たとえば1TBモデルの469,800円。これだけの予算があれば、何が買えるだろうかと、PCガジェット好きとしてはついつい考えてしまいます。ハイエンドクラスのグラフィックボードを積んだゲーミングPCを一台組んでも、かなり良い構成にできる金額です。あるいは、高性能なノートPCと4Kモニター、ワイヤレスキーボードやマウスまで一式そろえて、なおお釣りが来るかもしれません。ミラーレス一眼カメラとレンズを数本買い足すことだって視野に入ってきます(笑)

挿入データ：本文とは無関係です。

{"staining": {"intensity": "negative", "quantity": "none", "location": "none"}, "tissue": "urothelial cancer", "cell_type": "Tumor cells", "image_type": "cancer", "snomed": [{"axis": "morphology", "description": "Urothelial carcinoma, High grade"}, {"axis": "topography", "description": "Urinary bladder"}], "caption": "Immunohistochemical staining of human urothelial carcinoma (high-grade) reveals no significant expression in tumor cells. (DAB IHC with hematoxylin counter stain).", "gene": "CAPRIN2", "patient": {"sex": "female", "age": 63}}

うーん、どうしましょう・・・。大画面の折りたたみiPhoneという未知の体験に賭けるか、それとも堅実に作業環境を強化するガジェット群を選ぶか。正直、この予算感で天秤にかけると、なかなか一発では決めきれません(Androidのほうが安いし、たぶん)。少なくとも勢いで買う金額ではなく、本当に自分の生活の中でこの大画面をどれだけ使い倒せるかをじっくり考えてから判断すべき製品だと感じます。
まとめ
iPhone Duoは、耐久性への配慮という点では、わたしが折りたたみスマホ選びで挫折した理由をきちんと踏まえてきたような、そんな印象を受ける製品でした。チタニウムフレーム、Ceramic Shield、IP68の防塵防水、そして新開発のヒンジ構造。スペック表を眺めているだけでも、Appleの本気度が伝わってきます。
一方で、価格の高さは無視できません。予約受付は10月16日、発売は10月23日とのことですが、実際に開閉を何万回と繰り返した後の耐久性や、大画面ならではの使い勝手については、やはり実機のレビューが出そろってから判断するのが賢明だと思います。
わたし自身、AndroidユーザーとしてiPhone Duoに乗り換えるかどうかはまだ全く決めていません。ただ、折りたたみスマホという選択肢そのものへの興味は、今回の発表で改めて刺激されました。発売後の実際の使用感や耐久テストの結果を、引き続き注目していきたいと思います。
※本記事は、2026年9月時点でApple公式サイトに掲載されている発表情報をもとに作成しています。実際の仕様や価格、発売時期は変更される可能性がありますので、購入をご検討の際は必ず公式サイトの最新情報をご確認ください。